I also think you are all so right, that he promised ME that energy when we took our marriage vows. And I told him that. But I didn't demand that he quit right away. I asked him to consider resisting for a week, as an experiment. He said he'd talk about it with his therapist.
Mostly he thinks that his path is not about restraining his fantasies and m/b, but about building a better self-image, a better relationship to his body, and a better relationship with me, where he feels closer to me and safer with me... so that he can build a s3xual relationship with me... without so much shame. He has felt so ashamed... even when I'm not feeling angry or judgmental. He feels ashamed to be naked around me.
He also said that the addiction doesn't feel as desperate as it used to, and it doesn't make him s3xualize everyone he sees on the street any more...

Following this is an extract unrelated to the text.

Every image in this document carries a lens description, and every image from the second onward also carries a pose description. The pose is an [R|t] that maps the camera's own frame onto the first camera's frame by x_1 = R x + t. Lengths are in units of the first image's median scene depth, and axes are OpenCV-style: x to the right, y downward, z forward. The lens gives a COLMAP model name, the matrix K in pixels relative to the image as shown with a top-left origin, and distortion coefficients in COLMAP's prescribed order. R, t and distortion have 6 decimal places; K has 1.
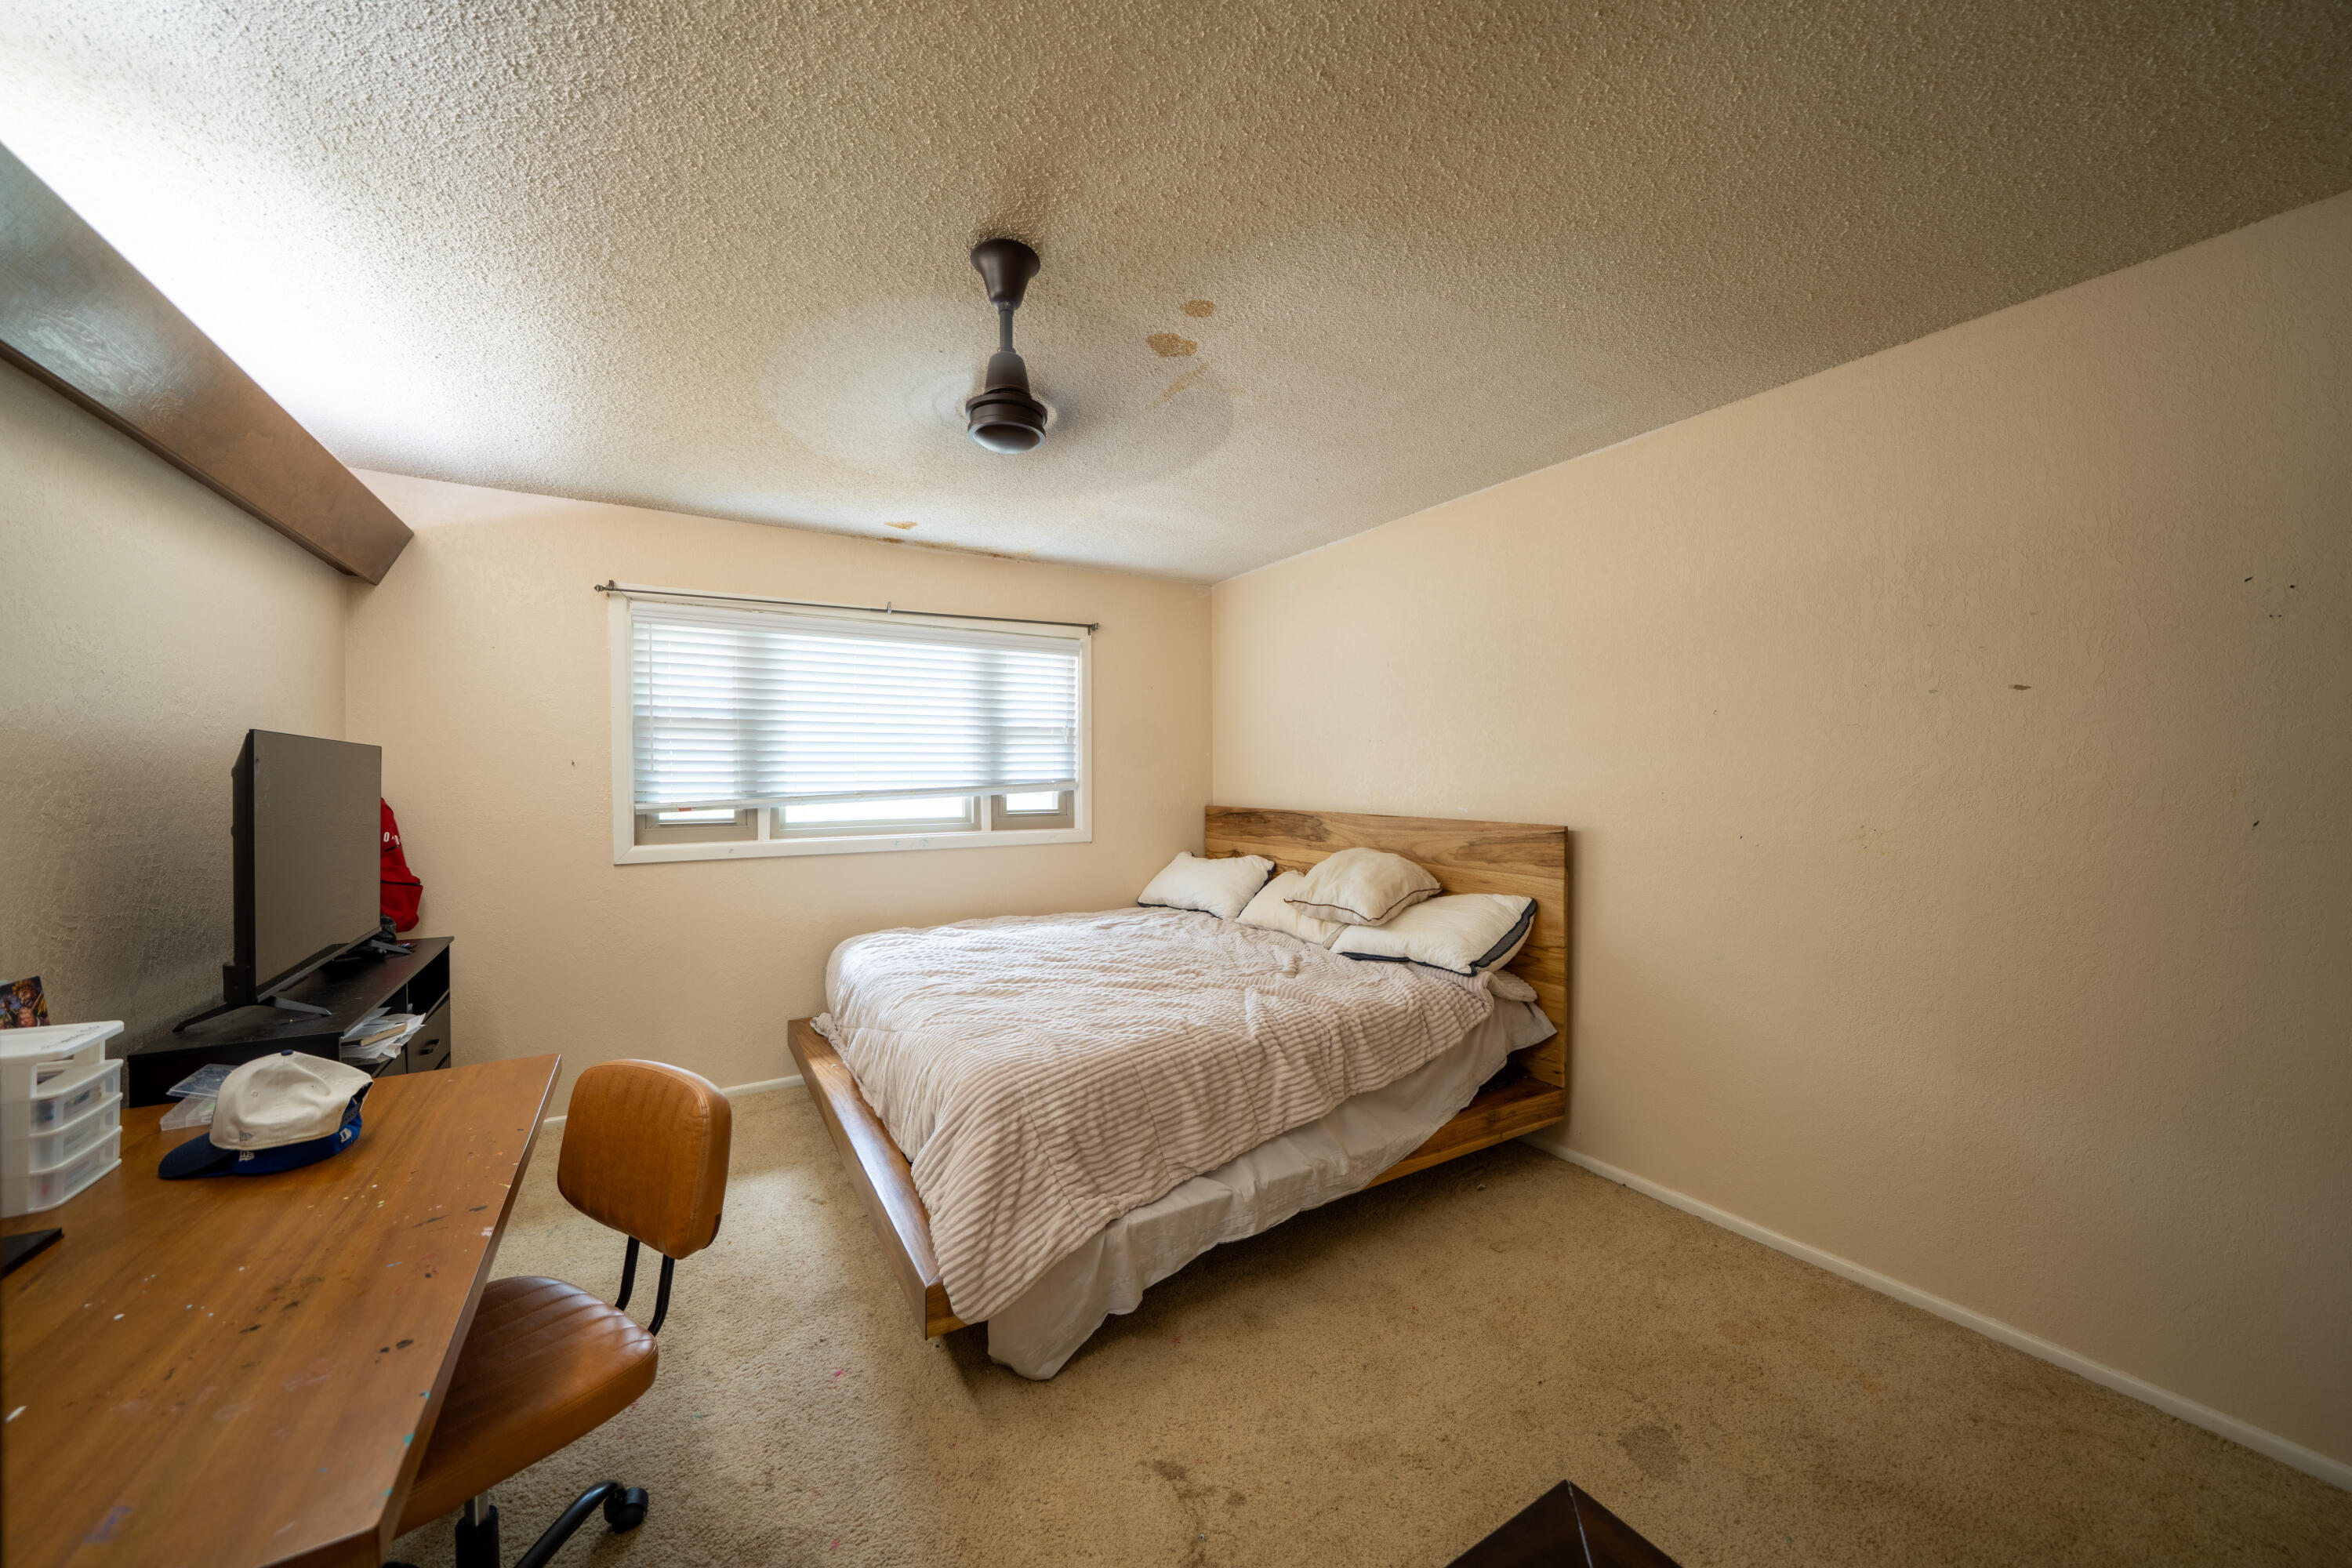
lens RADIAL K [[821.5, 0, 1161.1], [0, 821.5, 785.9], [0, 0, 1]] dist [-0.025785, 0.002865]
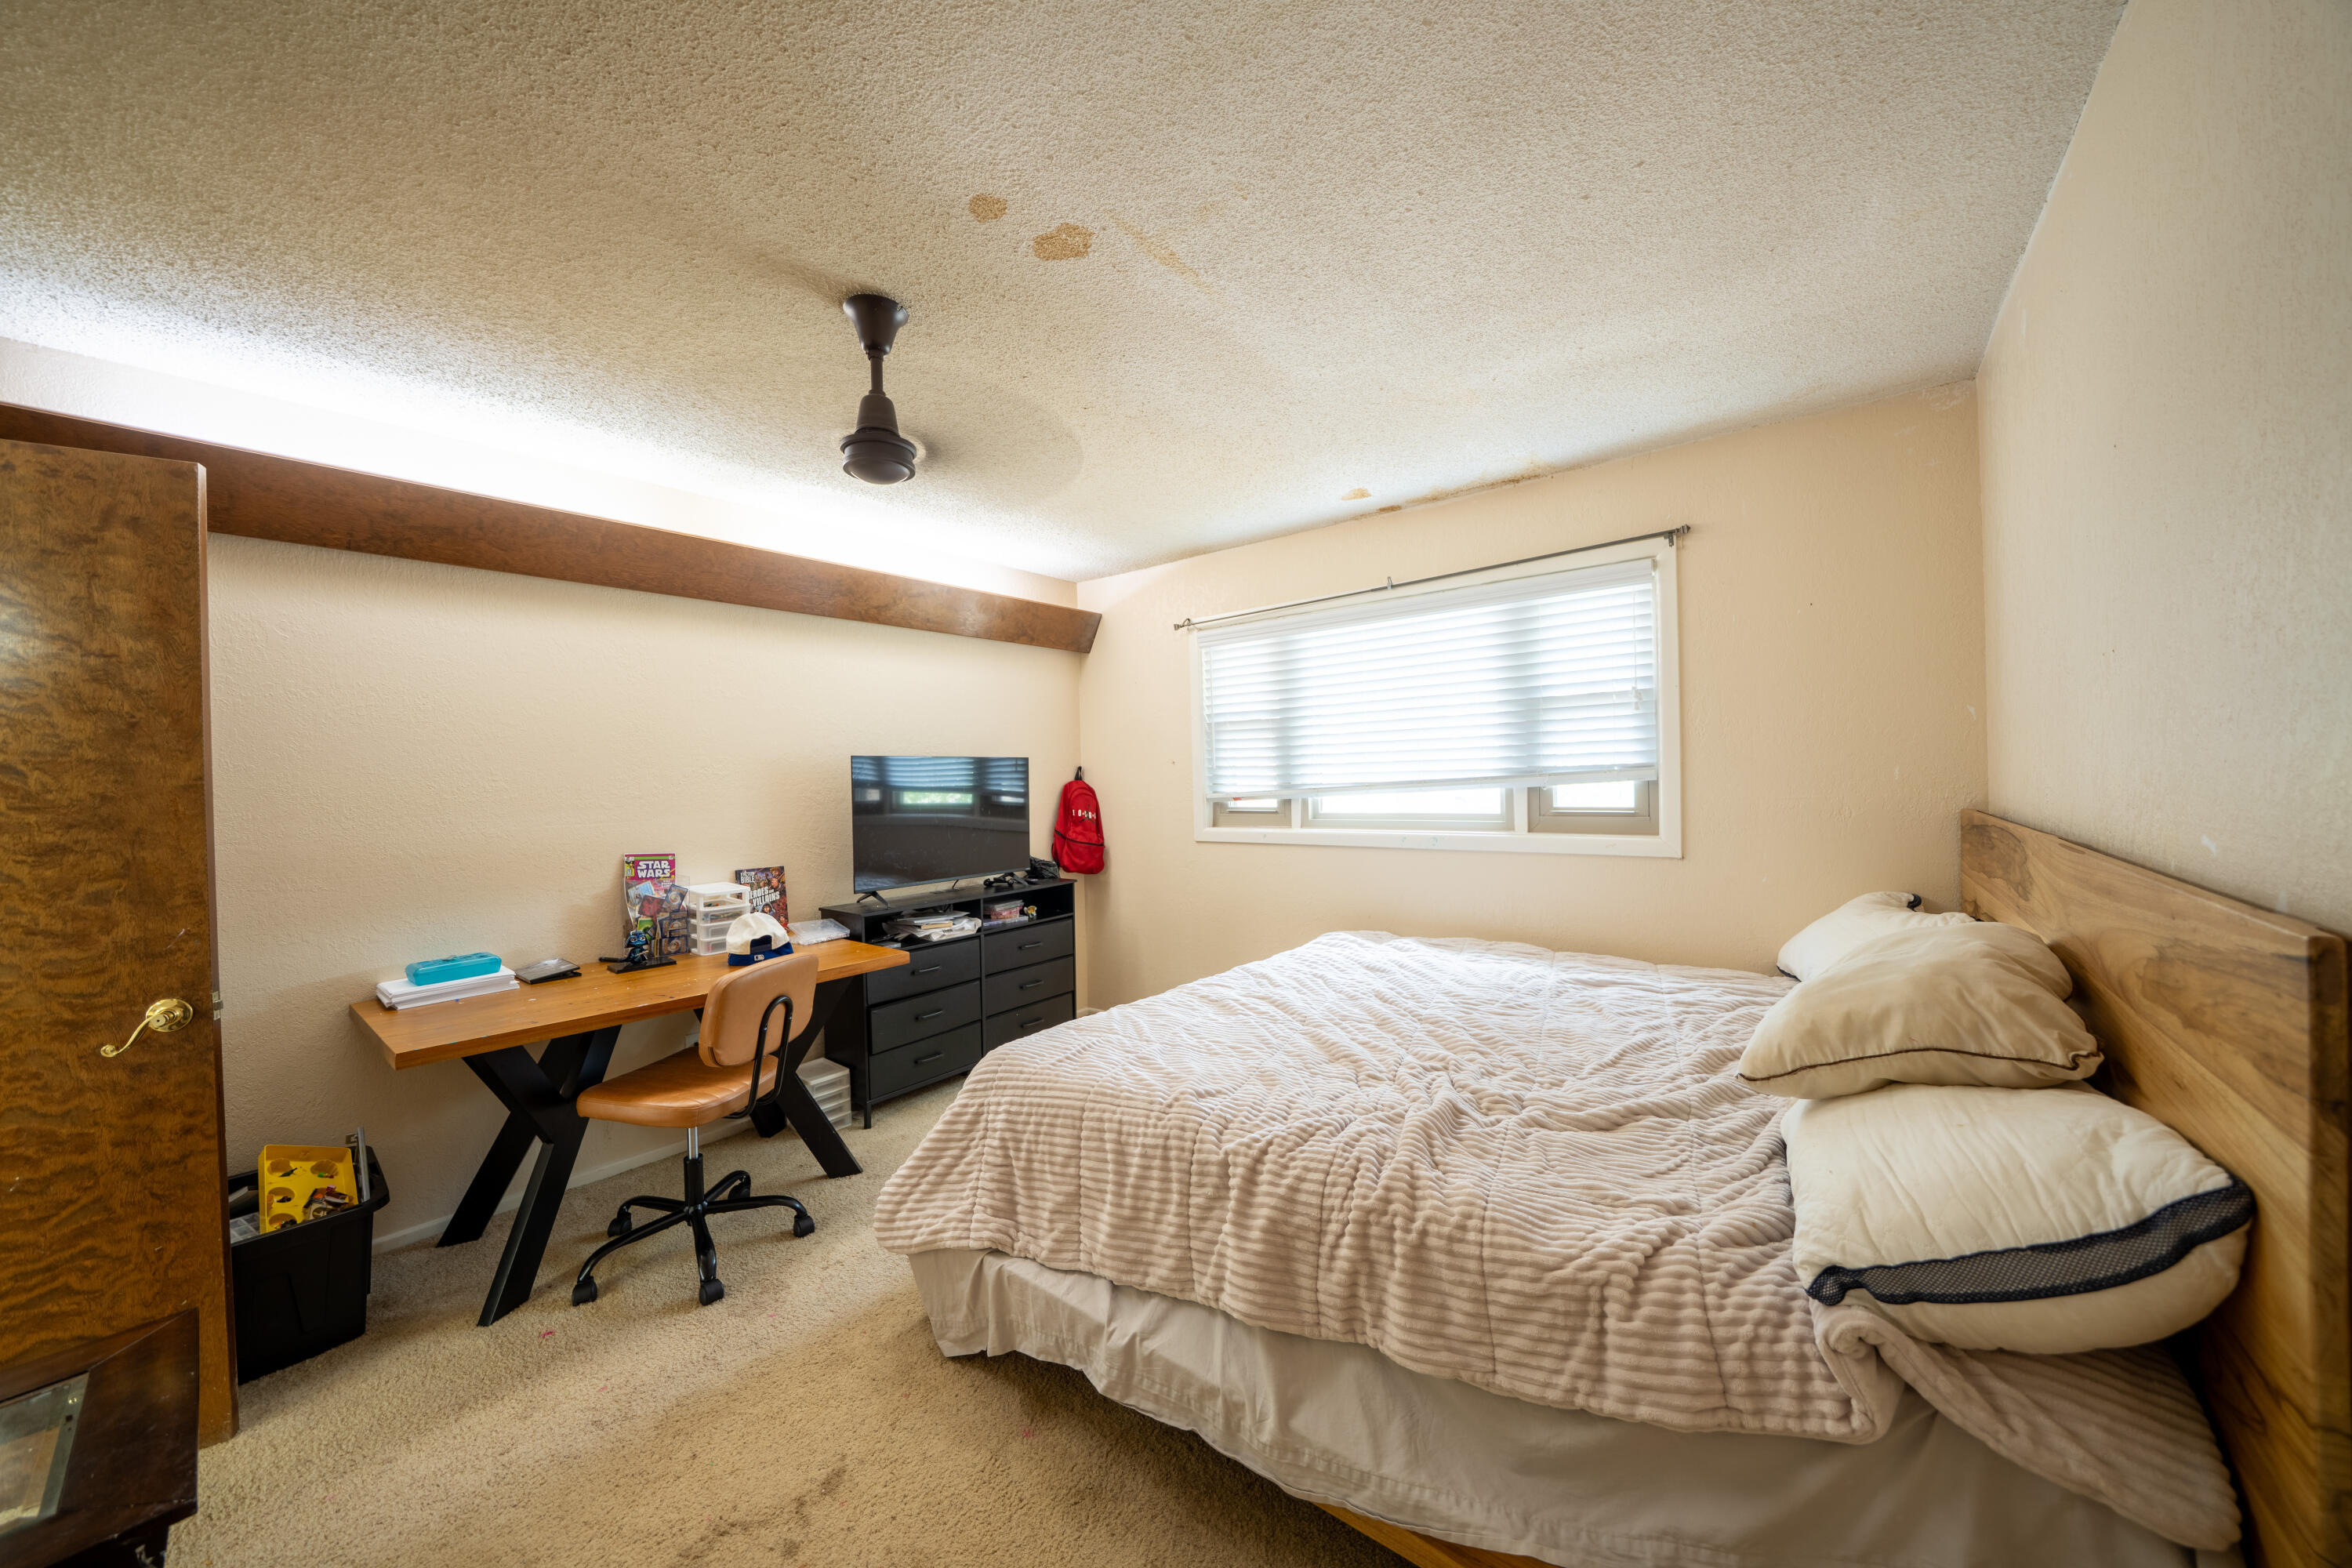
lens RADIAL K [[821.5, 0, 1161.1], [0, 821.5, 785.9], [0, 0, 1]] dist [-0.025785, 0.002865]
pose [[0.340025, 0.004576, -0.940405, 0.476090], [0.012778, 0.999873, 0.009485, -0.002185], [0.940330, -0.015241, 0.339923, 0.472176]]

I feel a little better, I'm able to eat again and function...but I am still having nightmares about him betraying me. In the dreams I am so angry! I yell and throw furniture!
I had a long talk with my therapist about how H and I get into a rivalry mode, a blaming mode, how we get into these awful fights and how it reinforces the distance and distrust... And how I have to refuse to take the bait when he gets into that mode. We need to stick to the loving mode, to remember that we sink or swim together; we can't "win" a fight at the other's expense. It's hard not to take the bait because I obviously am still so angry inside. But I also see that making him feel more shame is not going to help either of us. That's what started his addiction in the first place. I have to hold on to the loving mode.
Thanks again for all your responses and for all your posts. You are such a great help to me! It's so good to know I am not alone.